Kategori
Amalan Artikel kisah alumni Pesantren

Tantangan Menuntut Ilmu di Negeri Beruang Putih

Lulusan Daarul Qur’an kembali menapakkan kakinya di Eropa. Kali ini Rusia menjadi negara tujuan.

Lulusan Daarul Qur’an kembali menapakkan kakinya di Eropa. Kali ini Rusia menjadi negara tujuan. Aisyah Sholeh, Alumni Pesantren Tahfizh Daarul Qur’an Putri asal Bintaro, Tangerang Selatan, lolos seleksi beasiswa pemerintah Rusia tahun 2019. Meskipun baru 2 minggu tinggal di Rusia, ia bisa merasakan perbedaan yang tampak antara Indonesia dan Rusia.

Aisyah mengungkapkan alasan dirinya memilih Rusia. “Sebenernya awalnya ga ada minat karena godaannya berat, apalagi muslim minoritas”, ujarnya. Setelah mendapatkan referensi yang cukup ia mempertimbangan memilih Rusia karena ada satu kota yang populasi muslimnya cukup banyak, yakni Kota Kazan. Namun, ketika proses wawancara dengan direktur program penerima beasiswa tersebut ia disarankan untuk pindah ke Far Eastern Federal University di Vladivostok. Ia pun lolos seleksi dan berkuliah di jurusan pariwisata.

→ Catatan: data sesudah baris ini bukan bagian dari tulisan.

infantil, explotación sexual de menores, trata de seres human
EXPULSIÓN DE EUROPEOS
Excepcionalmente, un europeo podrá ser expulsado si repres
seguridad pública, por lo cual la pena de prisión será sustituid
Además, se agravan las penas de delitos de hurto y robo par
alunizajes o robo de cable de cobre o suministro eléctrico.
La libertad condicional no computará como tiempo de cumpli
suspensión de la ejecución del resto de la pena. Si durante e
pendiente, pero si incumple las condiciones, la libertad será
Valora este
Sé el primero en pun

Perjalanan Aisyah kuliah di Rusia bukanlah perkara yang mudah. Sebelumnya ia sempat kuliah di Universitas Islam Negeri Syarif Hidayatullah, Fakultas Psikologi, lewat jalur SNMPTN. Namun karena satu dan lain hal akhirnya ia keluar. Ia pun sempat mencoba mendaftarkan diri ke perguruan tinggi di Turki dan Mesir namun ditolak. Hal tersebut membuatnya menunggu untuk mempersiapkan diri selama 2 tahun.  Pengumuman setelah proses pendaftaran yang dibuka pada November 2018 juga harus ia tunggu hingga 1 tahun karena prosesnya yang panjang. “Beasiswa yang diterima ga full. Biaya hidup sekitar 2 juta sebulan sudah cukup, tergantung gaya hidup juga”, ungkapnya.

Tantangan yang sebenarnya ia rasakan ketika telah menapakkan kaki di Rusia. Yang pertama adalah soal makanan. Ia mengisahkan ketika dirinya masak masakan dengan bahan daging ayam pun tetap merasa ragu karena tidak mengetahui apakah proses pemotongan ayam tersebut sesuai syariat Islam atau tidak. Yang terberat adalah mengenai gaya hidup. Ia sempat merasa kaget ketika mengetahui asrama yang akan ia gunakan dicampur antara perempuan dan laki-laki. “Tapi tergantung niatnya ke sana gimana, kalau mau gaya hidup bebas ya gampang aja”, tuturnya. Namun, ia juga mengapresiasi karena penduduk di sana menghargainya. “Pernah beberapa kali sholat di lorong dan mereka ga ganggu”, ungkapnya.

Menurutnya, restu orang tua adalah modal utama baginya ketika memutuskan kuliah di Rusia. “Karena mau gimanapun hebatnya kita kalo ortu ga ridho ya ga akan bisa pergi juga kitanya”, ujarnya. Selain itu, ia berpesan khususnya untuk para santri Daarul Qur’an untuk senantiasa menjaga hafalan Alquran. “Intinya harus istiqomah menjaganya”.